This blog is deliberately simple, but its deployment pipeline is very close to what you would use for a production-ready application.

Local Kubernetes on Proxmox

The blog runs on a local Kubernetes cluster that itself runs on a Proxmox hypervisor. The cluster nodes are virtual machines managed by Proxmox, which makes it easy to snapshot, back up, and resize the environment without touching the blog itself.

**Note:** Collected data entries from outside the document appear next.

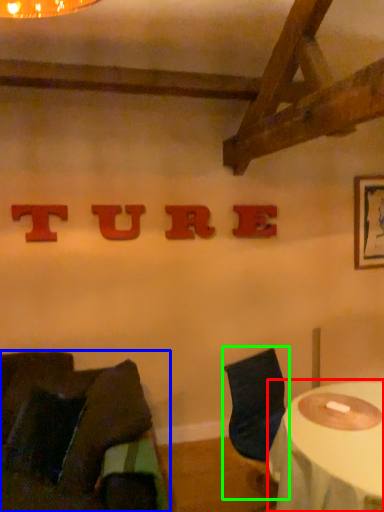
Question: Which object is positioned farthest from table (highlighted by a red box)? Select from chair (highlighted by a blue box) and chair (highlighted by a green box).

Choices:
 (A) chair
 (B) chair

Answer: (A)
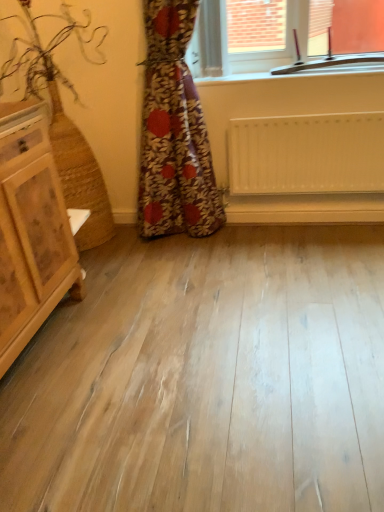
The height and width of the screenshot is (512, 384). I want to click on blank space above white matte radiator at center (from a real-world perspective), so click(x=332, y=111).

Inside the cluster, the blog is exposed through:

  • a Kubernetes Deployment for running the blog container
  • a Service to provide a stable, internal virtual IP for the pods
  • an Ingress resource to route external HTTP/HTTPS traffic to the Service

This is a standard pattern: Deployment → Service → Ingress.

Container Image

The site is built as a container image using a simple Dockerfile. The image:

  • installs Ruby and Jekyll
  • builds the static site into the _site directory at image build time
  • runs jekyll serve inside the container so that the blog is available over HTTP

Once the image is built locally, it is pushed to a private container registry that the Kubernetes cluster can reach. The Deployment is configured to pull this image by tag, so updating the blog is just:

  1. Edit the Markdown content.
  2. Rebuild and push the container image.
  3. Restart (or roll out) the Deployment so the new image is used.

Ingress, TLS, and DNS

The cluster runs an NGINX Ingress controller and uses cert-manager with Let’s Encrypt to provide TLS certificates automatically.

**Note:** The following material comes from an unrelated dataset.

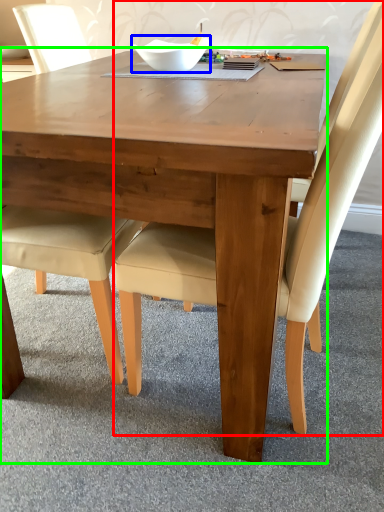
Question: Estimate the real-world distances between objects in this image. Which object is closer to chair (highlighted by a red box), bowl (highlighted by a blue box) or coffee table (highlighted by a green box)?

Choices:
 (A) bowl
 (B) coffee table

Answer: (B)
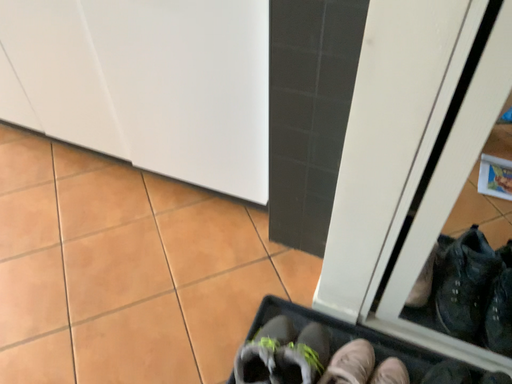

  • The Ingress resource defines the hostname for the blog.
  • cert-manager watches the Ingress and requests a certificate for that hostname.
  • Let’s Encrypt validates that the hostname points to the cluster and then issues a certificate.
  • NGINX terminates HTTPS and forwards plain HTTP traffic to the blog Service.

From the outside, it just looks like a normal HTTPS site, but all routing and TLS termination is handled inside the local Kubernetes cluster running on Proxmox.